Cache query embeddings for repeated questions to same doc.
Cost control: monitor token usage and embedding calls; batch requests and cache embeddings.
Security: protect API keys (OpenAI, Pinecone) in Key Vault / environment variables; do not log raw PDF contents to logs in production.
Data retention & privacy: provide deletion workflow for uploaded docs; redact PII before sending to external APIs if required by policy.
Citations for major tool claims: OpenAI embeddings docs and Pinecone .NET SDK & docs are authoritative.
For PDF extraction via iText see iText documentation.
For local Pinecone emulator (useful for CI) see Pinecone Local docs.
Monitoring, testing and observability
Track ingestion metrics: files processed/day, average chunks per doc, embedding calls.
Log vector upsert failures and embedding failures separately.
Expose trace id for each query so you can connect answer back to the exact chunks used.

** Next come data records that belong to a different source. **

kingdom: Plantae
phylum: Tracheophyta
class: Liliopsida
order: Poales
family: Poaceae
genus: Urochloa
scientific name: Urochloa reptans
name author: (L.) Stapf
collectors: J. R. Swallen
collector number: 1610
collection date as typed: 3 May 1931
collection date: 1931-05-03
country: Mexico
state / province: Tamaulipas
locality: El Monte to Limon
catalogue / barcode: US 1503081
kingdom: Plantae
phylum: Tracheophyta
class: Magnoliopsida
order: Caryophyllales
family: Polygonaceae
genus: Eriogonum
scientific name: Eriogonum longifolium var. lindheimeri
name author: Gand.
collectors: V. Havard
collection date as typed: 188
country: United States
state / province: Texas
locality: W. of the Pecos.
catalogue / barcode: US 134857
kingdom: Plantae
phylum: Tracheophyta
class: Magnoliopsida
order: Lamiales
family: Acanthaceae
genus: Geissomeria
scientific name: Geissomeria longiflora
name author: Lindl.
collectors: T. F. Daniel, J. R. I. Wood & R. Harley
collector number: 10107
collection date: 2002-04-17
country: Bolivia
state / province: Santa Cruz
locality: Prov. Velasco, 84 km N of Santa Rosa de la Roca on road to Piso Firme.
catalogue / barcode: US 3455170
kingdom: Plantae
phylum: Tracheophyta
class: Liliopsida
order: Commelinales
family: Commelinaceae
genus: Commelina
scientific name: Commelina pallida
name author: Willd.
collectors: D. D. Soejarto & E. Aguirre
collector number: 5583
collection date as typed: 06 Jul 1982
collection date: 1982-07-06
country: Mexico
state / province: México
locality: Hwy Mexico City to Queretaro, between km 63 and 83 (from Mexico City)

Add unit tests for chunker, integration tests for embedding+vector DB (use Pinecone Local), and end-to-end tests for RAG pipeline.
Deployment checklist
Store keys in Key Vault / secrets manager.
Use background worker (IHostedService or queue like Hangfire/BackgroundJobs) for ingestion.
Use retries with exponential backoff for network calls to OpenAI and Pinecone.
Limit concurrent ingestion jobs to avoid hitting rate limits.
Use containerized workers; Pinecone Local can be used in CI for tests.